Fruit is that the first data is then directly established as new topic, if not then carrying out next step text cluster operation.
(2) second step is clustered using Single-Pass clustering algorithms, and in Single-Pass clustering algorithms, point arrives class
Similarity (distance is nearer, and similarity is bigger) measurement typically has three kinds, is respectively new_distance_max, ave_
Distance and inner_distance_max, explains to above three parameter below.new_distance_max
Similarity:The new point for adding to the inside of class distance a little maximum;Ave_distance similarities:It is new to add
Point to the inside of existing class a little between distance average value;Inner_distance_max similarities:The new point for adding
To the inside of class a little between distance maximum;Define three threshold values and correspond to three similarities mentioned above respectively.
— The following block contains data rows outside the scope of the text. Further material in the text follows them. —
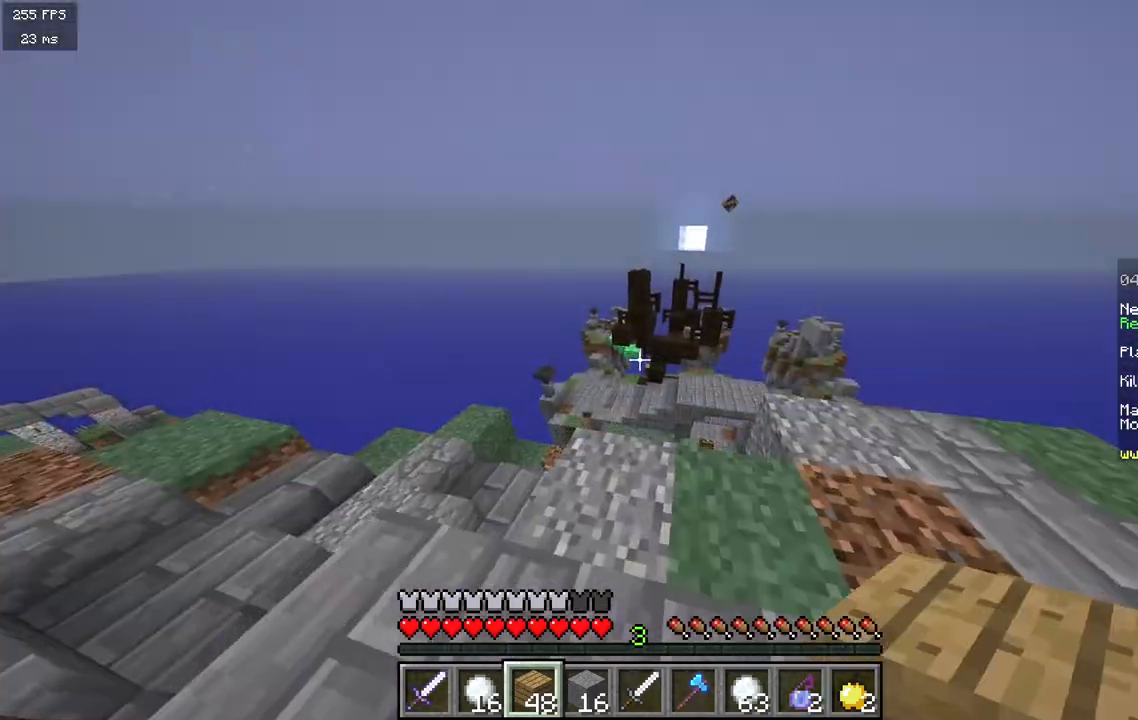
{"keys": ["w"], "mouse": [], "events": [[17, "a", "up"], [167, "w", "down"]]}
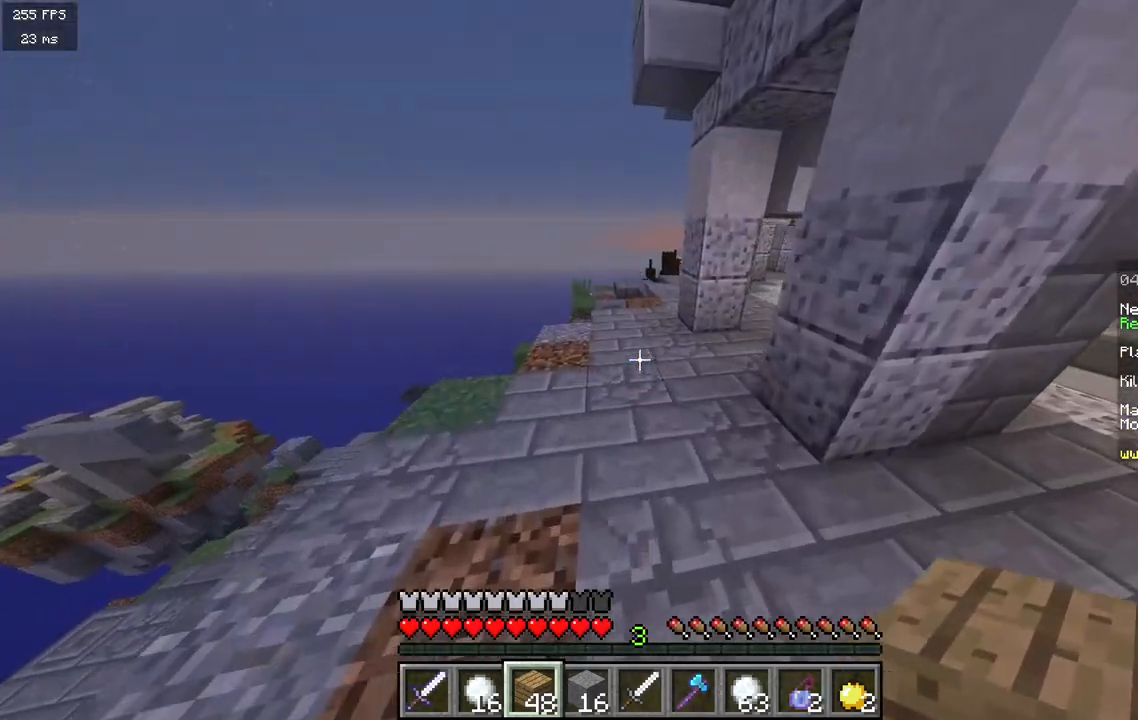
{"keys": ["w"], "mouse": [], "events": []}
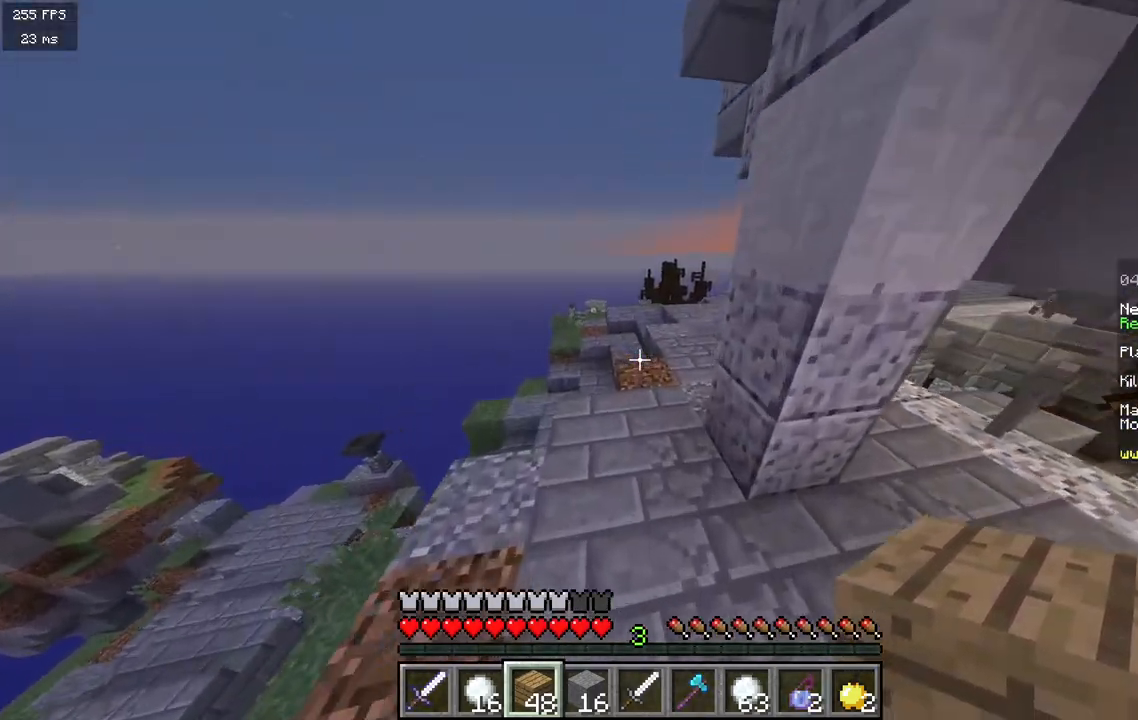
{"keys": ["w"], "mouse": [], "events": []}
The threshold value of THRESHOLD_NEW correspondence new_distance_max similarities, THRESHOLD_AVE correspondence ave_distance phases
Like the threshold value of the threshold value inner_distance_max similarities corresponding with THRESHOLD_INNER of degree.Assuming that the new text for adding
This is Di, existing class M1。DiTo M1New_distance_max similarities be simnew(Di,M1), DiTo M1Ave_
Distance similarities are simave(Di,M1), DiTo M1Inner_distance_max similarities be siminner(Di,M1), then
Average calculating formula of similarity is:
Wherein parameter meets λ+μ+η=1 and λ >=0, μ >=0, η >=0, when calculating three Similarity values respectively less than its threshold
During value text D is added then newiTo M1Similarity sim (Di,M1) it is 0, there is one in having three not less than its threshold value just
Meet λ simnew+μsimave+ηsiminnerLinear combination.Training result according to search dog news corpus storehouse works as λ+μ+η=1 and λ
When >=0, μ >=0, η >=0, in λ=0.2, μ=0.5, Clustering Effect is more satisfactory in the case of η=0.3.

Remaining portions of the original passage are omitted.